По форме вы были военными, по содержанию вы были каменщиками, штукатурами, нормировщиками, землекопами — последние преимущественно из числа «композиторов».

А вообще, наверное, после войны это и были-то самые стратегические, самые военные войска — военные строители…

И вот в один из первых дней на стройке, холодный, неуютный, когда порывами — будто там обметали амбары, летевшая с неба пороша забивалась в пустые еще оконные проемы и во все щели, за ворот, в самую душу, казалось, надувало, — в такой день на стройку приехал Муртагин. По его распоряжению всем новобранцам велели построиться на улице перед домом. Строй получился неровным — не потому что, скажем, старшина Зарецкий был недостаточно ретив — ретив, еще как ретив! — или у вас так быстро выветривался карантин, просто какой может быть строй на строительной площадке? С ее ямами и горбами. И строй, как ни ярился старшина, получился с ямами и горбами. Возможно, старшина еще долго бы совершенствовал его, бегал из конца в конец, если бы подполковник не остановил его, сказав, что предела совершенству нет, а тут все-таки не плац, а стройка. Работа.

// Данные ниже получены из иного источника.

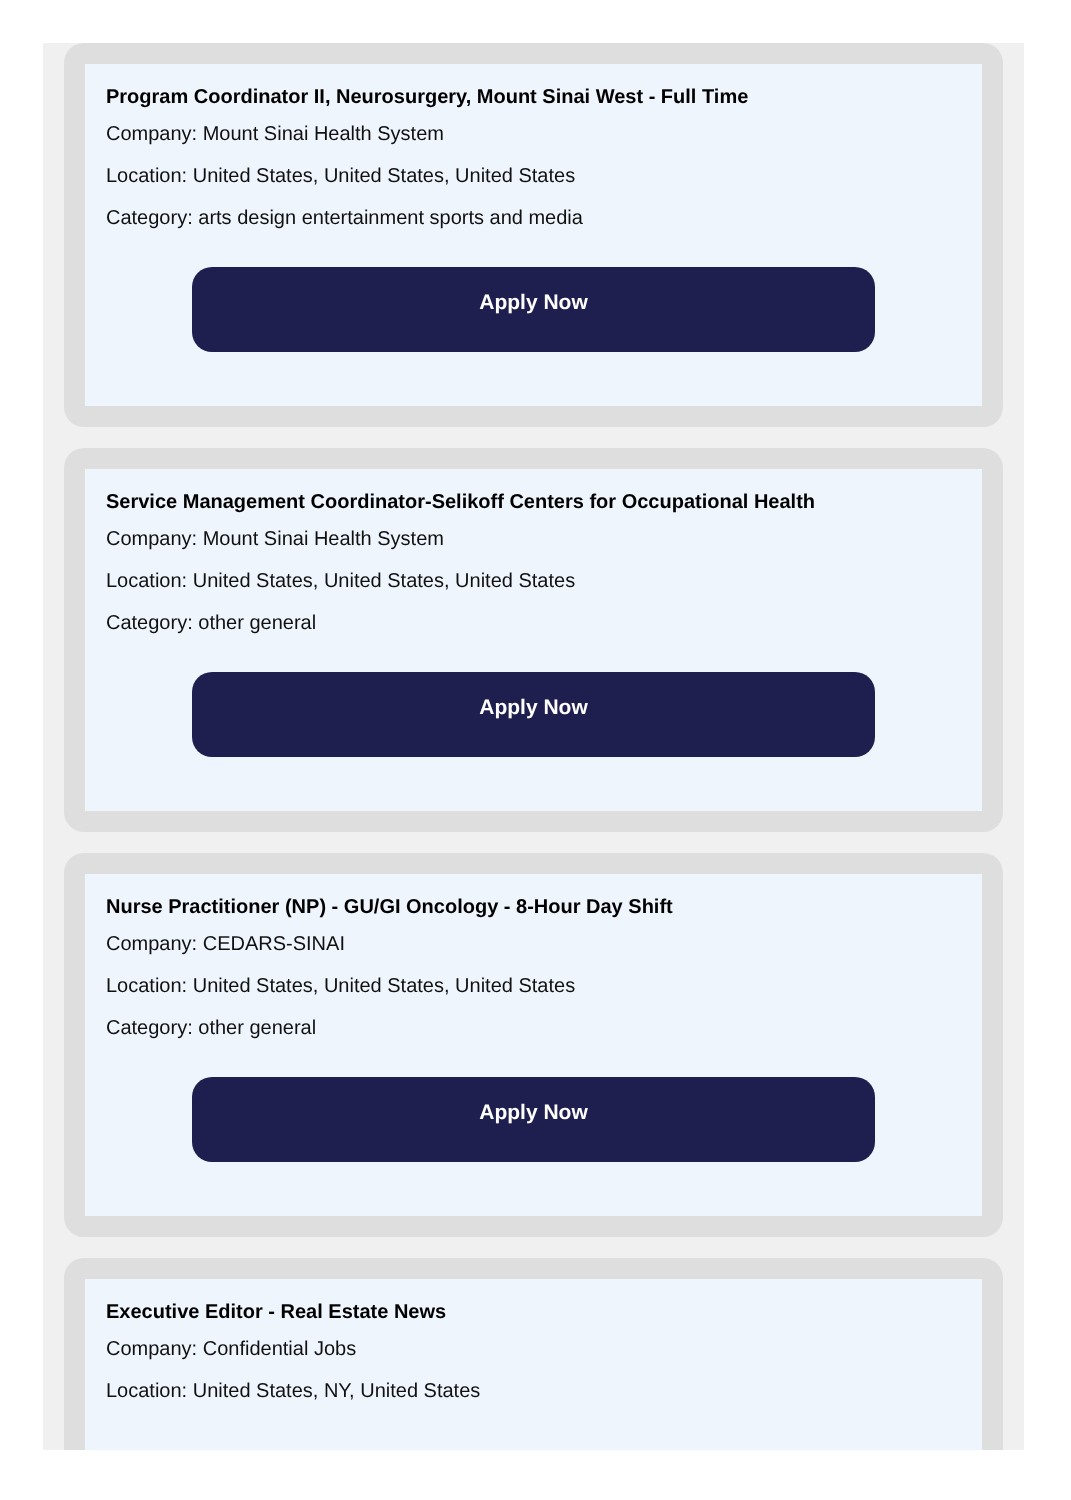Program Coordinator II, Neurosurgery, Mount Sinai West - Full Time
Company: Mount Sinai Health System
Location: United States, United States, United States
Category: arts design entertainment sports and media
Apply Now
Service Management Coordinator-Selikoff Centers for Occupational Health
Company: Mount Sinai Health System
Location: United States, United States, United States
Category: other general
Apply Now
Nurse Practitioner (NP) - GU/GI Oncology - 8-Hour Day Shift
Company: CEDARS-SINAI
Location: United States, United States, United States
Category: other general
Apply Now
Executive Editor - Real Estate News
Company: Confidential Jobs
Location: United States, NY, United States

Он поздоровался с вами, вы по уставу ответили ему (и старшина, и командир роты остались довольны: ответ получился таким свирепо-дружным, как будто отвечали Чемберлену), и подполковник неторопливо пошел вдоль строя. Он подходил поочередно к каждому солдату, и цель столь тесного общения вы поняли не сразу.

Помнишь: стояли руки по швам, поедая глазами самое непосредственное (страшнее кошки зверя нет) свое начальство — старшину Зарецкого, — а Муртагин подходил к каждому из вас. Поднимал руку к твоей голове и проверял, как на ней, на твоей голове, сидит твоя солдатская шапка.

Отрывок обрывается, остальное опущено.